Yapılacaklar:
A. Eski günleri anlatan metne göre, bugün kırk beş günde büyüyen tavuklar eskiden ne kadar sürede yenecek hale gelirdi?
B. Eski günleri anlatan metne göre şu ifadeler doğru mu: (i) Eskiden kömürlü ütü kullanılırdı. (ii) Eskiden evlerde doğal gaz vardı. (iii) Harman eskiden de bir günde yapılırdı. Her biri için evet ya da hayır deyin ve metinden belirleyici sözleri aynen alıntılayın.
C. Eski günleri anlatan metni kaldığı yerden sürdürün.

Gösterilen metin:

+++++

Farkında mısınız eskiden günler ne kadar uzundu, zaman geçmek bilmezdi.
Ayağımızı yerden kesen araçlarımız, birbirimizle haberleşmek için telefonlarımız, dünyanın en büyük kütüphane sindeki bilgilerin içine sığdığı bilgisayarlarımız yoktu.
Çamaşır elde, bulaşık elde yıkanır, bebeklerin altı patiska bezler ile bağlanırdı.
Elektrikli yerine kömürlü ütü, elektrikli süpürge yerine şimdi kilerin unuttuğu süpürge otundan yapma süpürgeler vardı.
Doğal gazımız yok sobalarımız, gazlı ocaklarımız vardı.
Traktörlerin yerinde öküz arabaları, biçerdöver ile bir günde yapılan harman ancak bir ayda yapılırdı.
Eskiden her şey doğaldı, domates kavun karpuz, buğday, bütün yeşillikler,meyvelerin tadı bir bambaşkaydı.
Hormon diye bir şey bilmez dik, kırk beş günde büyüyen tavuklar o zaman, ancak 6 ayda yenecek hale gelirdi.
Sütün tadı başka, yoğurdun tadı bambaşkaydı. Yağmur bile eskisi gibi yağmaz oldu artık.
İnsanlar bile hormonlu, iki yüzlü, dostluk diye bir şey kalmadı. Çünkü insanların bir birine ihtiyacı azaldı,artık komşu komşunun külüne muhtaç değil. 
Şu ana gelirsek her şeyimiz var, adeta yok yok. Hayat çok kolaylaştı, bizim yerimize artık makineler iş görür hale geldi.
Artık bizim zamana, vaktin uzunluğuna ihtiyacımız kalmadı. O yüzden saatler dakika, günler saat, haftalar gün, aylar hafta, seneler adeta aya dönüştü.
Eskiden heyecan vardı, bir şeye ulaşmak için duyulan istek, elde edince yaşanan mutluluk vardı, insanlar küçük şeylerle sevinmesini bilirdi.

+++++

Veri kayıtları:

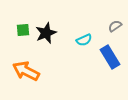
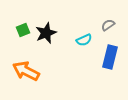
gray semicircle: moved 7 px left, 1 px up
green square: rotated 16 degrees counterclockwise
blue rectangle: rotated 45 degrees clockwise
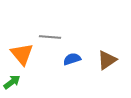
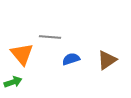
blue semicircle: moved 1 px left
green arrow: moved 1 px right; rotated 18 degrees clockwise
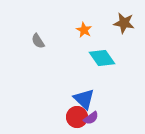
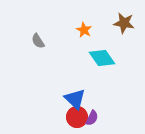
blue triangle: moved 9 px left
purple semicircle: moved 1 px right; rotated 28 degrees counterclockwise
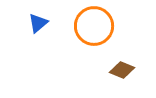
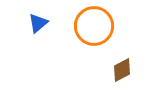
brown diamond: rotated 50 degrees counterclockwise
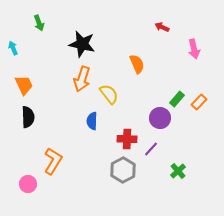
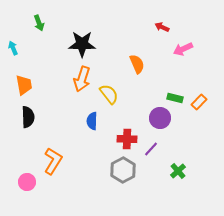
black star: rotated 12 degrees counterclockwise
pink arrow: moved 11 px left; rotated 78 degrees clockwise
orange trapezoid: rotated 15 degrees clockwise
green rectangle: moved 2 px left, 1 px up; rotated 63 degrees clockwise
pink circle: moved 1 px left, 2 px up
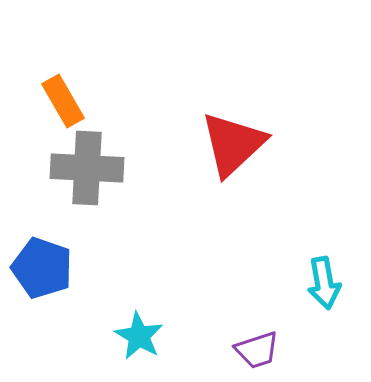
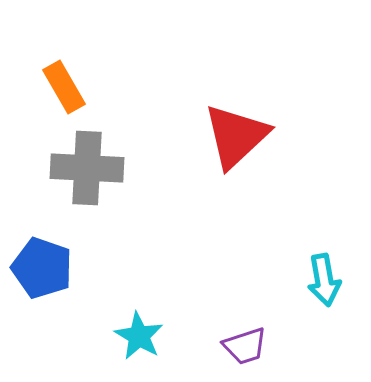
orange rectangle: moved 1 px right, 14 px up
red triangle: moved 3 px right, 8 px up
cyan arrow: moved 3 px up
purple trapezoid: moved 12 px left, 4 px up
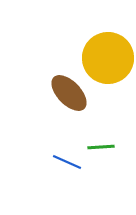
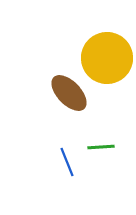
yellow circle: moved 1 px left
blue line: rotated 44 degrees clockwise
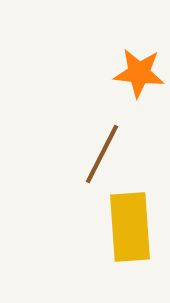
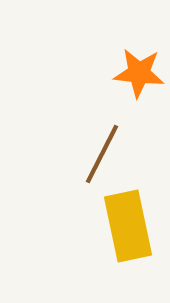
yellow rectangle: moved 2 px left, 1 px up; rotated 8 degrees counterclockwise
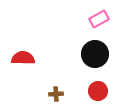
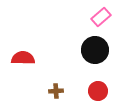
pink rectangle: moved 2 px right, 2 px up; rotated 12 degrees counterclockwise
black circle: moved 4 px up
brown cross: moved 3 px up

+++++

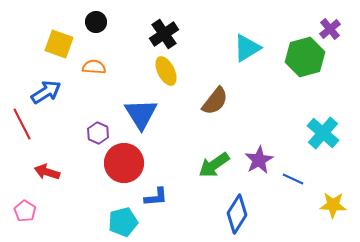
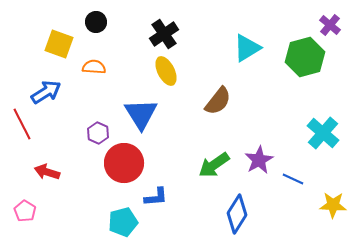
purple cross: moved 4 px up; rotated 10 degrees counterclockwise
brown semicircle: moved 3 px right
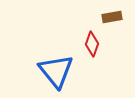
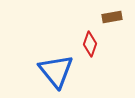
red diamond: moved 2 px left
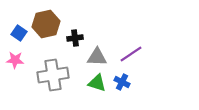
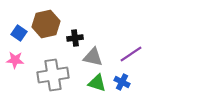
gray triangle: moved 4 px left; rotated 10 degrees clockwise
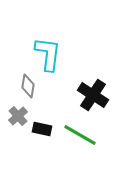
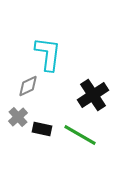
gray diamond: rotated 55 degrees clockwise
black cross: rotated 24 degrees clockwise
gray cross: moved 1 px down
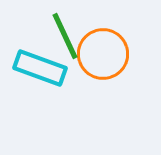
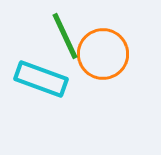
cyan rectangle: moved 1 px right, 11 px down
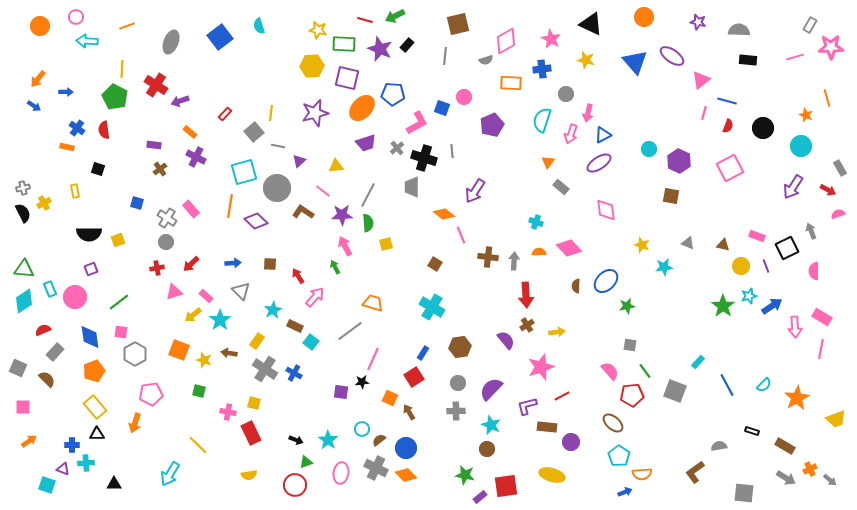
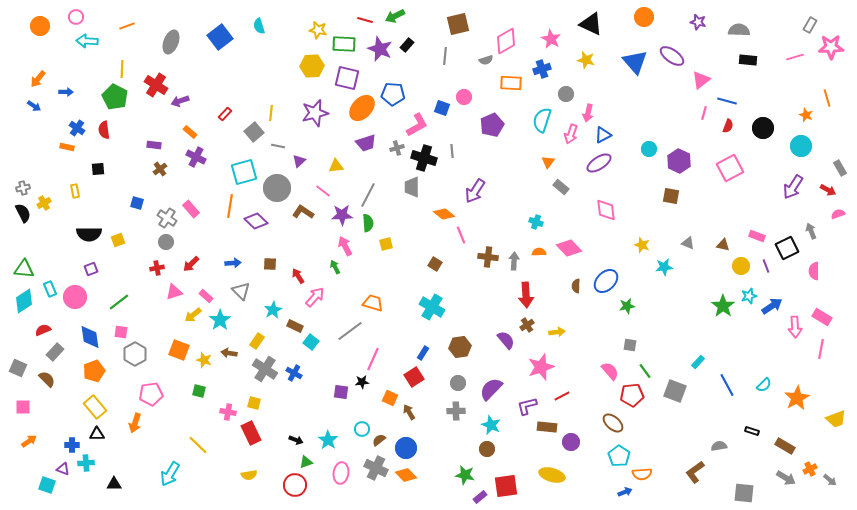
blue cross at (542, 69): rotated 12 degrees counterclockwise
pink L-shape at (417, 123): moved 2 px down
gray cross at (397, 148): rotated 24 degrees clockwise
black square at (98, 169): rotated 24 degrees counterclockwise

+++++

Görev çıktıları:
A. Ancak 6 ayda.

B.
(i) Evet: "Elektrikli yerine kömürlü ütü"
(ii) Hayır: "Doğal gazımız yok sobalarımız, gazlı ocaklarımız vardı."
(iii) Hayır: "biçerdöver ile bir günde yapılan harman ancak bir ayda yapılırdı."

C.
Eskiden insanlar okurdu, yazardı, sohbet ederdi, kibirli İnsan elin parmakları kadar azdı. Vicdan denilen bir kavram vardı,
Allah korkusundan insanların yürekleri sızlardı.
Eskiden insanlar ağlardı yufka yürekli idiler, gülüşleri sahte değildi, insanlar birbirinden daha emindi, haksızlıklara adaletsizliklere karşısında bananecilik yoktu.
Ben daha cesurdum, siz daha cesurdunuz eskiden çok eskiden. Ne kadar acayip değil mi, benim neslim 40 senede nereden nereye geldi,sanki bizler geçmiş zamandan ışınlanmış insanlarız
Üzülüyorum şimdikilere, bizler o kadar çok şeyler gördük ki, şimdikilerin için hayat ne kadar anlamsız,ne kadar boş. Kendimizi bildiğimizden bugüne gördüklerimiz, yaşadıklarımız her şeyiyle dolu dolu huzurlu,mutlu heyecan vericiydi. 
Galiba eskiyen yıllar değil,bizleriz. Deseler ki o günlerde mi doğmak isterdin,yoksa bugünlerde mi. Ben yine o günlerde doğmak isterdim, 50 seneye sığan gördüklerimle, yaşadıklarımla, bugün hızla geçen zamana bakarsan, 250 sene gibi yaşanmış dolu dolu bir zaman.
Ben eskiliğimden de eskimişliğim dende de, soyu tükenmekte olan insanlar sınıfında yer almaktan da, bu dünyaya garip gelip garip gidecek olmaktan da mutluyum.
Hey sizlere sesleniyorum,başlarını deve kuşu gibi toprağa gömen,ahireti unutup dünyaya sımsıkı sarılanlar hayırlı işler.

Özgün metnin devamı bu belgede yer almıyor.